Filenames versus Iterables
Compare these two programs that return the same output.
# Provide a filename def read_data(filename): records = [] with open(filename) as f: for line in f: ... records.append(r) return records d = read_data('file.csv')
# Provide lines def read_data(lines): records = [] for line in lines: ... records.append(r) return records with open('file.csv') as f: d = read_data(f)
- Which of these functions do you prefer? Why?
- Which of these functions is more flexible?
Deep Idea: “Duck Typing”
Duck Typing is a computer programming concept to determine whether an object can be used for a particular purpose. It is an application of the duck test.
If it looks like a duck, swims like a duck, and quacks like a duck, then it probably is a duck.
In the second version of read_data()
above, the function expects any iterable object. Not just the lines of a file.

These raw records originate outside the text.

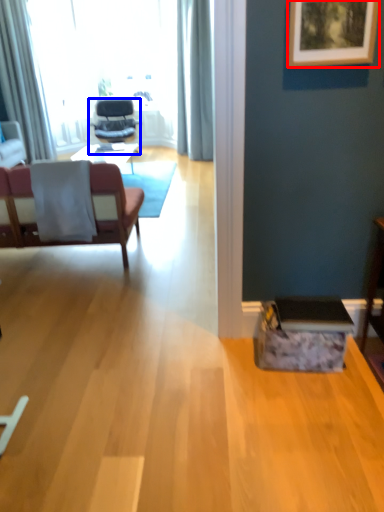
Question: Which object appears farthest to the camera in this image, picture frame (highlighted by a red box) or chair (highlighted by a blue box)?

Choices:
 (A) picture frame
 (B) chair

Answer: (B)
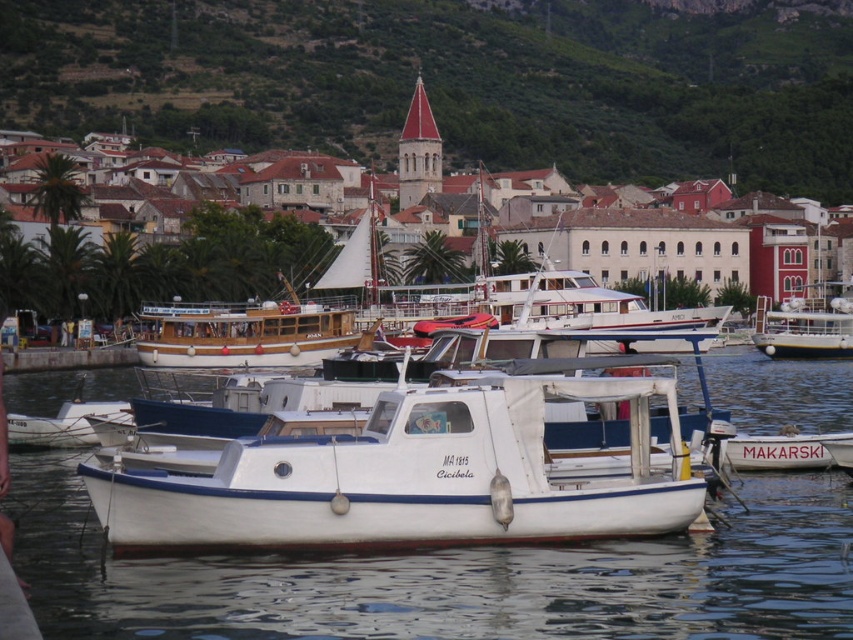
You are a tourist standing at the edge of the harbor and want to take a photo of the white stone buildings at center and the white matte boat at center. Which one is located behind the other?

The white stone buildings at center is positioned over white matte boat at center, meaning the white stone buildings at center are behind the white matte boat at center.

You are standing on the dock and looking towards the white stone buildings at center and the white matte boat at center. Which one appears taller from your perspective?

The white stone buildings at center appear taller than the white matte boat at center because the white stone buildings at center has a greater height compared to the white matte boat at center.

You are planning to place a new bench in the harbor scene so that it can be seen from both the green grassy hillside at upper center and the white matte boat at center. Based on their positions, which object is wider and could potentially offer a better vantage point for viewing the bench?

The green grassy hillside at upper center might be wider than the white matte boat at center, so it could offer a better vantage point for viewing the bench from both locations.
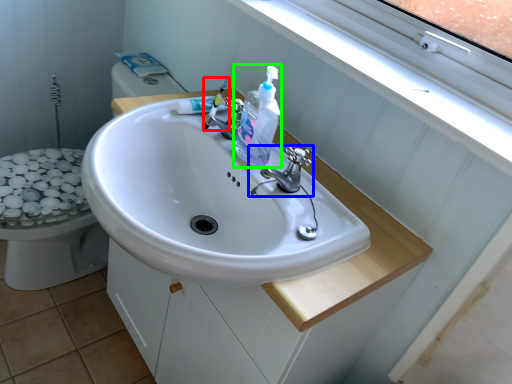
Question: Considering the real-world distances, which object is closest to toothbrush (highlighted by a red box)? tap (highlighted by a blue box) or cleaning product (highlighted by a green box).

Choices:
 (A) tap
 (B) cleaning product

Answer: (B)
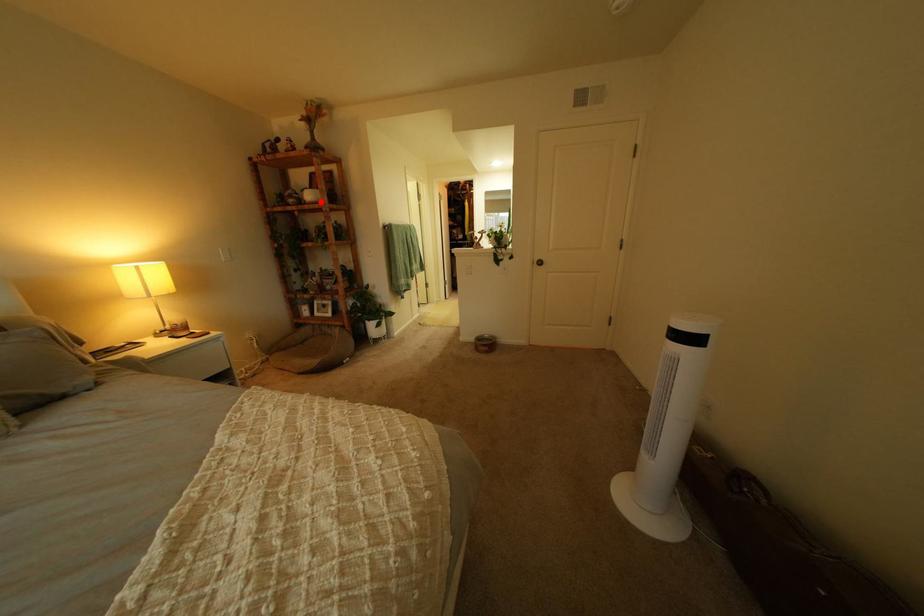
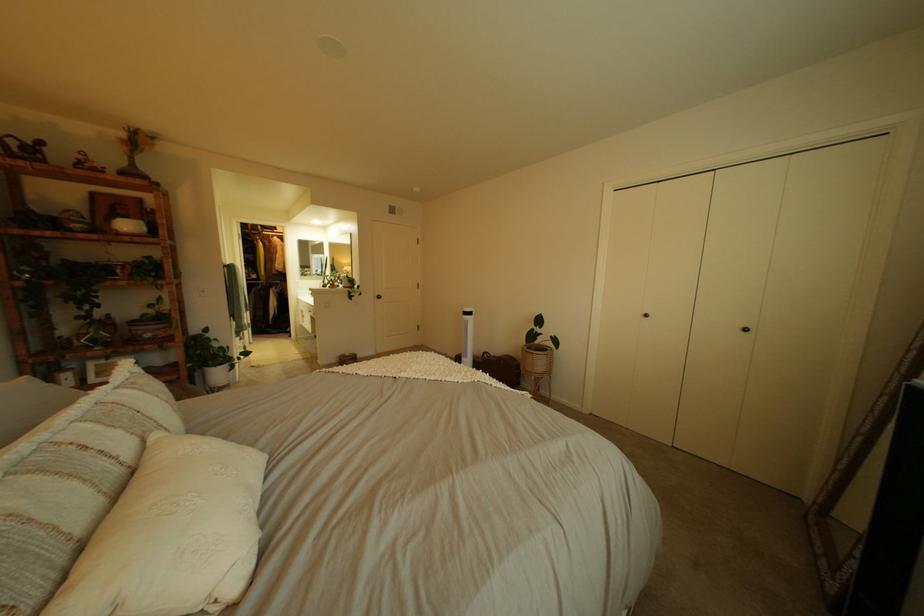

def read_data(lines): records = [] for line in lines: ... records.append(r) return records
This means that we can use it with other lines.
# A CSV file lines = open('data.csv') data = read_data(lines) # A zipped file lines = gzip.open('data.csv.gz','rt') data = read_data(lines) # The Standard Input lines = sys.stdin data = read_data(lines) # A list of strings lines = ['ACME,50,91.1','IBM,75,123.45', ... ] data = read_data(lines)
There is considerable flexibility with this design.
Question: Should we embrace or fight this flexibility?
Library Design Best Practices
Code libraries are often better served by embracing flexibility. Don’t restrict your options. With great flexibility comes great power.
Exercise
Exercise 3.17: From filenames to file-like objects
You’ve now created a file fileparse.py
that contained a function parse_csv()
. The function worked like this:
>>> import fileparse >>> portfolio = fileparse.parse_csv('Data/portfolio.csv', types=[str,int,float]) >>>
Right now, the function expects to be passed a filename. However, you can make the code more flexible. Modify the function so that it works with any file-like/iterable object. For example:
>>> import fileparse >>> import gzip >>> with gzip.open('Data/portfolio.csv.gz', 'rt') as file: ... port = fileparse.parse_csv(file, types=[str,int,float]) ... >>> lines = ['name,shares,price', 'AA,34.23,100', 'IBM,50,91.1', 'HPE,75,45.1'] >>> port = fileparse.parse_csv(lines, types=[str,int,float]) >>>
In this new code, what happens if you pass a filename as before?
>>> port = fileparse.parse_csv('Data/portfolio.csv', types=[str,int,float]) >>> port ... look at output (it should be crazy) ... >>>
Yes, you’ll need to be careful. Could you add a safety check to avoid this?
Exercise 3.18: Fixing existing functions
Fix the read_portfolio()
and read_prices()
functions in the report.py
file so that they work with the modified version of parse_csv()
. This should only involve a minor modification. Afterwards, your report.py
and pcost.py
programs should work the same way they always did.